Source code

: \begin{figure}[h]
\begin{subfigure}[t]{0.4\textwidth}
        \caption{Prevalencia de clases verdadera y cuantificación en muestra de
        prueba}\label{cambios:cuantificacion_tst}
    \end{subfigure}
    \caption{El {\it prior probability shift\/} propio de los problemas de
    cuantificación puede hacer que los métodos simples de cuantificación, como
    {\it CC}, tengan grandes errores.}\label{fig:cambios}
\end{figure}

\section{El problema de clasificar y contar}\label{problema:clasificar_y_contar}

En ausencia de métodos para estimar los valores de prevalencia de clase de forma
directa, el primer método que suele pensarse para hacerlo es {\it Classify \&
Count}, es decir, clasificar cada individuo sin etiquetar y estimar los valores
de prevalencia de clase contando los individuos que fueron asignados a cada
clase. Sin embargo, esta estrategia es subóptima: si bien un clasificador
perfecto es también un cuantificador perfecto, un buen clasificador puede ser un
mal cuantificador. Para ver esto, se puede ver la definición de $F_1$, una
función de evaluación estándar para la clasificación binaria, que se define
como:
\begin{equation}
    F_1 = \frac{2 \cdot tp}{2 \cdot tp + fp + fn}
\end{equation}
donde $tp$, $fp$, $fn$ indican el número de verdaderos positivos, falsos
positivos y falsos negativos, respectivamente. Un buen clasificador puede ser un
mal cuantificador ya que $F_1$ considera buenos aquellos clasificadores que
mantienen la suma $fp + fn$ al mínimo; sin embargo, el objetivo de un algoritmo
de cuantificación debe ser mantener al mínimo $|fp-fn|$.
•••••
* **ASSIGNMENT**
Copy each line of the data above that holds "clasificar".

* **WRITTEN RESPONSE**
\section{El problema de clasificar y contar}\label{problema:clasificar_y_contar}
Count}, es decir, clasificar cada individuo sin etiquetar y estimar los valores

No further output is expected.